How to Make Cheesy Scrambled Eggs
How to Make the Perfect Cheesy Scrambled Eggs For 1
There are so many ways to make scrambled eggs, but this method is hands down my favorite, mostly because it involves cheese. I firmly believe that cheddar cheese instantly takes scrambled eggs from completely blah to truly tasty — it's the only time I'll make scrambled instead of fried. If you, too, are team cheesy scrambled eggs and want to know how to make the perfect plate just for yourself, follow these step-by-step directions for a satisfying breakfast you can make in under 10 minutes.
Here's what you'll need: two large eggs, 1/4 cup sharp shredded cheddar cheese (preferably freshly grated cheese from a block of extra sharp cheddar — it tastes better and melts better than cheese from a bag), salt, pepper, butter, and fresh chives (optional but highly recommended — the flavor of cheddar and chives is one of the best). First, get all your ingredients prepped and ready to go because the process moves really quickly once you begin. Crack two eggs into a bowl, grate the cheese, and finely chop about 1/2 tablespoon of fresh chives to save for garnish.
Whisk the eggs with a fork until frothy and smooth, and add a scant 1/8 teaspoon of kosher salt and slightly less black pepper. Whisk to combine.
Heat your best nonstick skillet over medium-low heat and wait until it's heated through, about three minutes. Add one tablespoon butter (or ghee, aka clarified butter), and swirl to coat the pan. Immediately add the eggs (you don't want to give the butter a chance to brown), and grab a silicone spatula. A silicone spatula is hands down the best tool for scrambling eggs because its smooth surface ensures no eggs stick to the spatula.

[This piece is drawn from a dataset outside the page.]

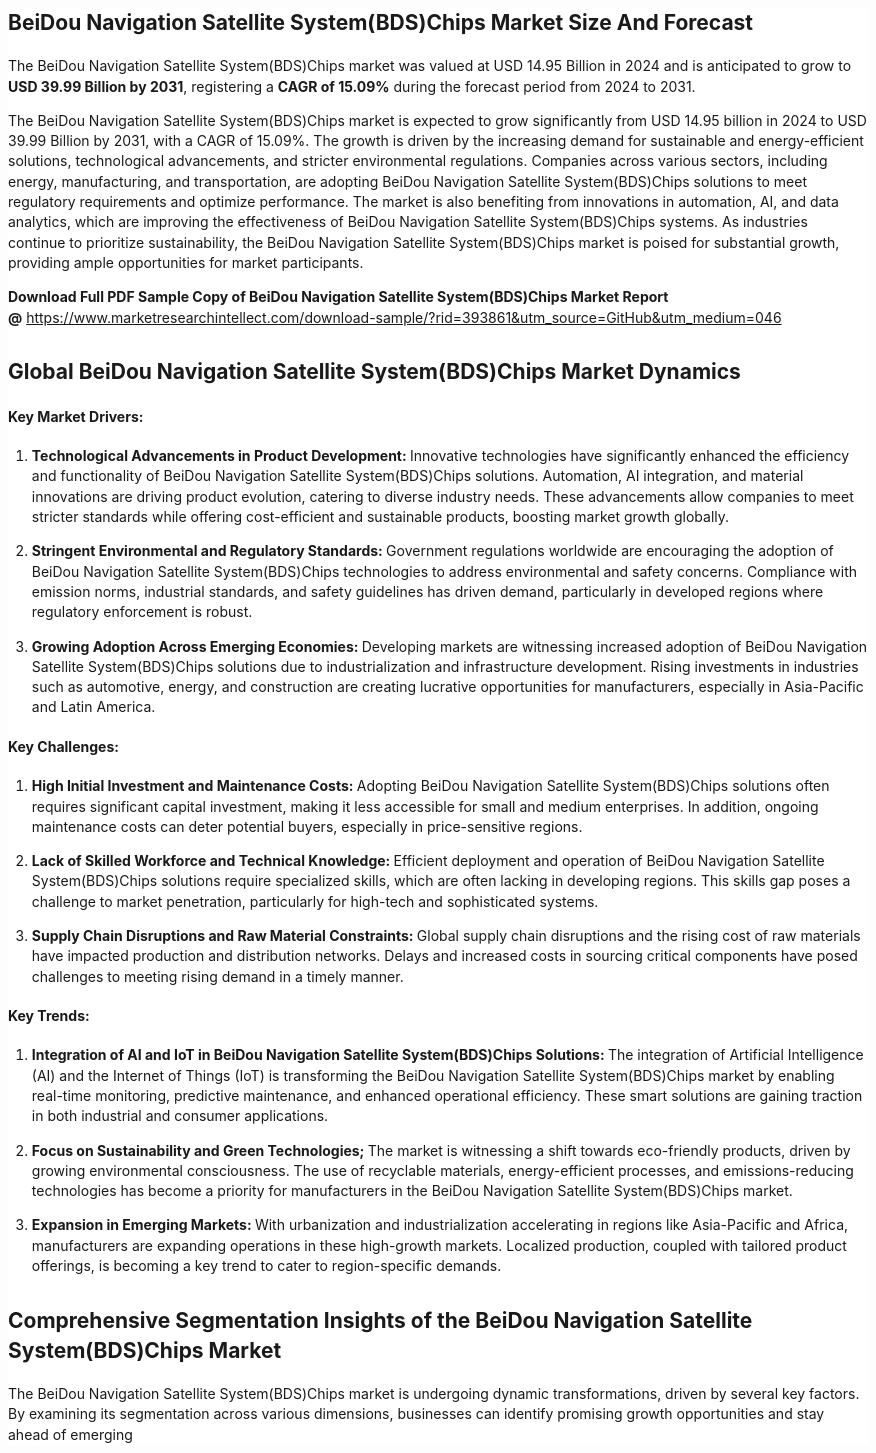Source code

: <h2>BeiDou Navigation Satellite System(BDS)Chips Market Size And Forecast</h2><p>The BeiDou Navigation Satellite System(BDS)Chips market was valued at USD 14.95 Billion in 2024 and is anticipated to grow to <strong>USD 39.99 Billion by 2031</strong>, registering a <strong>CAGR of 15.09%</strong> during the forecast period from 2024 to 2031.</p><p>The BeiDou Navigation Satellite System(BDS)Chips market is expected to grow significantly from USD 14.95 billion in 2024 to USD 39.99 Billion by 2031, with a CAGR of 15.09%. The growth is driven by the increasing demand for sustainable and energy-efficient solutions, technological advancements, and stricter environmental regulations. Companies across various sectors, including energy, manufacturing, and transportation, are adopting BeiDou Navigation Satellite System(BDS)Chips solutions to meet regulatory requirements and optimize performance. The market is also benefiting from innovations in automation, AI, and data analytics, which are improving the effectiveness of BeiDou Navigation Satellite System(BDS)Chips systems. As industries continue to prioritize sustainability, the BeiDou Navigation Satellite System(BDS)Chips market is poised for substantial growth, providing ample opportunities for market participants.</p><p><strong>Download Full PDF Sample Copy of BeiDou Navigation Satellite System(BDS)Chips Market Report @</strong>&nbsp;<a href="https://www.marketresearchintellect.com/download-sample/?rid=393861&amp;utm_source=GitHub&amp;utm_medium=046">https://www.marketresearchintellect.com/download-sample/?rid=393861&amp;utm_source=GitHub&amp;utm_medium=046</a></p><h2>Global BeiDou Navigation Satellite System(BDS)Chips Market Dynamics</h2><h4><strong>Key Market Drivers:</strong></h4><ol><li><p><strong>Technological Advancements in Product Development:&nbsp;</strong>Innovative technologies have significantly enhanced the efficiency and functionality of BeiDou Navigation Satellite System(BDS)Chips solutions. Automation, AI integration, and material innovations are driving product evolution, catering to diverse industry needs. These advancements allow companies to meet stricter standards while offering cost-efficient and sustainable products, boosting market growth globally.</p></li><li><p><strong>Stringent Environmental and Regulatory Standards:&nbsp;</strong>Government regulations worldwide are encouraging the adoption of BeiDou Navigation Satellite System(BDS)Chips technologies to address environmental and safety concerns. Compliance with emission norms, industrial standards, and safety guidelines has driven demand, particularly in developed regions where regulatory enforcement is robust.</p></li><li><p><strong>Growing Adoption Across Emerging Economies:&nbsp;</strong>Developing markets are witnessing increased adoption of BeiDou Navigation Satellite System(BDS)Chips solutions due to industrialization and infrastructure development. Rising investments in industries such as automotive, energy, and construction are creating lucrative opportunities for manufacturers, especially in Asia-Pacific and Latin America.</p></li></ol><h4><strong>Key Challenges:</strong></h4><ol><li><p><strong>High Initial Investment and Maintenance Costs:&nbsp;</strong>Adopting BeiDou Navigation Satellite System(BDS)Chips solutions often requires significant capital investment, making it less accessible for small and medium enterprises. In addition, ongoing maintenance costs can deter potential buyers, especially in price-sensitive regions.</p></li><li><p><strong>Lack of Skilled Workforce and Technical Knowledge:&nbsp;</strong>Efficient deployment and operation of BeiDou Navigation Satellite System(BDS)Chips solutions require specialized skills, which are often lacking in developing regions. This skills gap poses a challenge to market penetration, particularly for high-tech and sophisticated systems.</p></li><li><p><strong>Supply Chain Disruptions and Raw Material Constraints:&nbsp;</strong>Global supply chain disruptions and the rising cost of raw materials have impacted production and distribution networks. Delays and increased costs in sourcing critical components have posed challenges to meeting rising demand in a timely manner.</p></li></ol><h4><strong>Key Trends:</strong></h4><ol><li><p><strong>Integration of AI and IoT in BeiDou Navigation Satellite System(BDS)Chips Solutions:&nbsp;</strong>The integration of Artificial Intelligence (AI) and the Internet of Things (IoT) is transforming the BeiDou Navigation Satellite System(BDS)Chips market by enabling real-time monitoring, predictive maintenance, and enhanced operational efficiency. These smart solutions are gaining traction in both industrial and consumer applications.</p></li><li><p><strong>Focus on Sustainability and Green Technologies;&nbsp;</strong>The market is witnessing a shift towards eco-friendly products, driven by growing environmental consciousness. The use of recyclable materials, energy-efficient processes, and emissions-reducing technologies has become a priority for manufacturers in the BeiDou Navigation Satellite System(BDS)Chips market.</p></li><li><p><strong>Expansion in Emerging Markets:&nbsp;</strong>With urbanization and industrialization accelerating in regions like Asia-Pacific and Africa, manufacturers are expanding operations in these high-growth markets. Localized production, coupled with tailored product offerings, is becoming a key trend to cater to region-specific demands.</p></li></ol><div class="article-main__content" data-test-id="publishing-text-block"><h2>Comprehensive Segmentation Insights of the BeiDou Navigation Satellite System(BDS)Chips Market</h2><p>The BeiDou Navigation Satellite System(BDS)Chips market is undergoing dynamic transformations, driven by several key factors. By examining its segmentation across various dimensions, businesses can identify promising growth opportunities and stay ahead of emerging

Begin gently moving the eggs around, and you'll see curds starting to form immediately. Scrape the eggs from the outer edges of the pan into the center, and continue to gently move your spatula — don't stop moving the eggs the whole time. When the eggs are still a little wet, add all of the cheese and fold in carefully. Cook for just a few seconds more, and then turn off the heat (the residual heat will continue to cook the eggs). Plate the eggs and garnish with the chopped chives, if using. Serve immediately, and congratulate yourself on mastering one of the best breakfasts! You can double or triple the recipe if you're feeding others, but be warned — they'll ask you for your secret.